Nevermind that, does that mean that their billing has an exploit and I can buy Substack Founder for $1? Or can I convince their system to bill me -$1 for that matter.
It can't login to other applications, such as steam and discord clients.
It can't create passwords based on random words. If for some reason I can't use the password manager directly, I Can quickly check that the password is staples-horse-battery-correct and type it manually.
(I'm a Firefox user using keepassXC, but it's basically the same situation)
You can store any number of fields, rather than just 1 username and password per website.
I typically have notes, maybe one-time passwords, a PIN, the email I signed up with, whether they have my address, various URL if they share the login, etc.

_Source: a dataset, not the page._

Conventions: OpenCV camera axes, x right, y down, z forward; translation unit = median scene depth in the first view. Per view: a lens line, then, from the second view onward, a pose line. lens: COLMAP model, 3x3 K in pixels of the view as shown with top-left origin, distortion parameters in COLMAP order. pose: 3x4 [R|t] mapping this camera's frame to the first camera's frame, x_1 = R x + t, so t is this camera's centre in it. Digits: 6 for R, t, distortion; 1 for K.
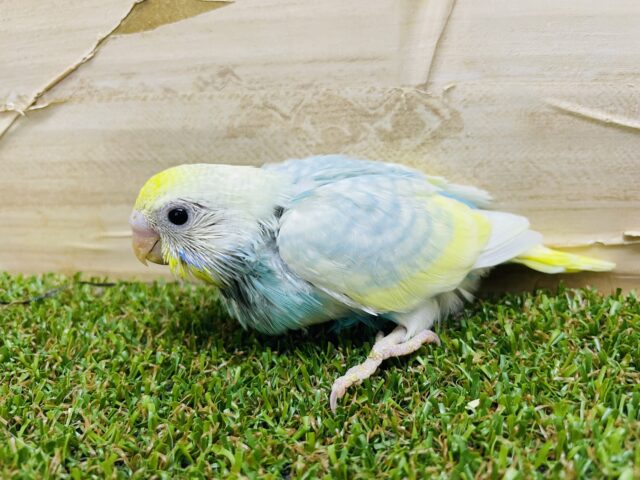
lens RADIAL K [[550.9, 0, 320.0], [0, 550.9, 240.0], [0, 0, 1]] dist [0.056744, -0.149874]
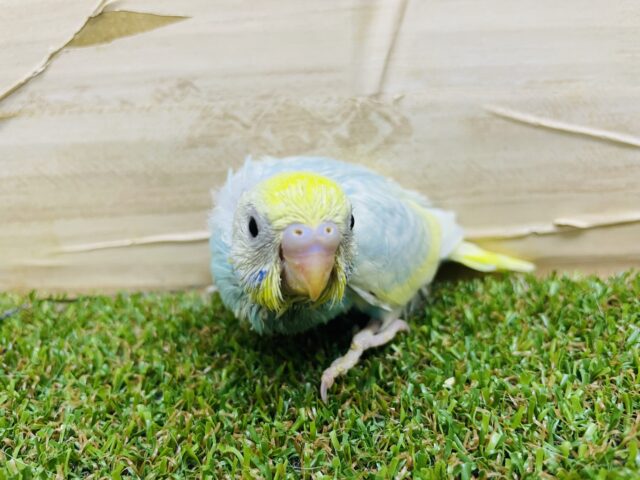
lens RADIAL K [[550.9, 0, 320.0], [0, 550.9, 240.0], [0, 0, 1]] dist [0.056744, -0.149874]
pose [[0.986461, -0.055250, 0.154407, -0.111815], [0.055577, 0.998452, 0.002200, -0.005144], [-0.154290, 0.006411, 0.988005, -0.051602]]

What if I want to use another browser? What if I want to use the same password on my iPhone? What if I manage a team and need to share certain passwords with my teammates?
Every single other website I've purchased from has a "confirm your order" page. Instantly charging the customer's card after submitting the payment form is a headache for both customers and merchants, because it's easy to make mistakes.
I think it's both. 1Password shouldn't have filled in that amount and Substack should have had a clear confirmation - "Are you sure you want to pay *2,023 dollars* a year?"
The author knew from the beginning it wouldn't "cost them $2023", but that it would most likely be solved by a simple support request. The title is misleading.
Other examples are problems with lock files and file versioning (because programs tried to roll their own when the operating system didn't provide them), and the complexity of parsing "HTML soup" and emails with all kinds of bizarre invalid syntaxes.
I can't offer a general solution, but if password managers simply refused to autofill to any field other than the one with the matching standard autocomplete attribute, web developers might start doing the right thing. (Do Safari, Chrome and Edge already do this? Only they have the clout to make it happen.) The user could still fill out a text box lacking the standard autocomplete attribute by right-clicking and manually selecting the correct field. Password managers should also get cheaper because their vendors would not need armies of developers adding workarounds for popular sites.
Somehow this kind of nonsense has become culturally acceptable in the software industry. If the car industry worked this way you'd have to take your car back to the dealer once a month to be patched to take account of constantly changing fuel formulations. Standards exist for a reason.